Consejos útiles antes de escoger plazo fijo


Para elegir un plazo fijo se deben tener en cuenta una serie de premisas que pueden ayudar a obtener mejores rendimientos de nuestros ahorros:
  • Tener en cuenta la TAE. (Tasa Anual Equivalente) El TAE será siempre la mejor referencia para conocer la rentabilidad real del plazo fijo, ya que contempla también el pago de comisiones o la periodicidad en el cálculo de los intereses, mientras que el interés nominal sólo indica el beneficio del producto.
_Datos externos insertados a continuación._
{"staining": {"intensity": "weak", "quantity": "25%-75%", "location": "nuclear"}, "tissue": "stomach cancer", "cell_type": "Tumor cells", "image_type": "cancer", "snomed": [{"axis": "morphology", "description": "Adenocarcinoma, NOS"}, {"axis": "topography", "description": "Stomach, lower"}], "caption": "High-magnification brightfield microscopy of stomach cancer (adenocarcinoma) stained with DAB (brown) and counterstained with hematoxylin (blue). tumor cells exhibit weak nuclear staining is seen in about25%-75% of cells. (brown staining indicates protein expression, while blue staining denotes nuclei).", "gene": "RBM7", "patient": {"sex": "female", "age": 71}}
  • Valorar el plazo de vencimiento. Puesto que el dinero estará inmovilizado durante mucho tiempo, como media dos años, se deben realizar los cálculos oportunos que determinen si durante ese periodo de tiempo se necesitará o no la cantidad depositada, puesto que retirarla antes de tiempo puede suponer el pago de importantes penalizaciones.
  • Posibilidad de exigir por contrato la cancelación anticipada. Con esta cláusula, el cliente puede disponer del dinero antes del plazo previsto, aunque, al no eliminarse la posibilidad de abonar una penalización, resulta conveniente negociar también en el contrato, que en caso de dicha penalización, ésta sea la mínima posible.
  • Conocer el pago de comisiones. Los bancos suelen cobrar al cliente una cantidad determinada por la cancelación anticipada, que nunca podrá ser mayor que el importe de los intereses abonados hasta ese momento, así como por la apertura del propio depósito o de una cuenta en la que abonar los intereses.
  • Disponer de información completa acerca de:
    1. -Periodicidad con la que se ingresarán los intereses.
      -Importe mínimo para contratar depósitos bancarios.
      -Informar por escrito a la entidad sobre la voluntad de no prorrogar el depósito a su vencimiento, ya que de lo contrario, ésta se producirá de manera automática.
  • Fiscalidad. Desde el punto de vista fiscal, son más interesantes los depósitos que tengan una duración superior a dos años, ya que únicamente es necesario declarar el 70% de los rendimientos generados (el 60% en la próxima declaración de la renta).
  • No confundir un depósito o IPF con bonos u obligaciones. En todos estos casos existe una retribución periódica del capital, pero en los bonos y obligaciones el valor nominal puede experimentar variaciones al ser valores negociables en determinados mercados.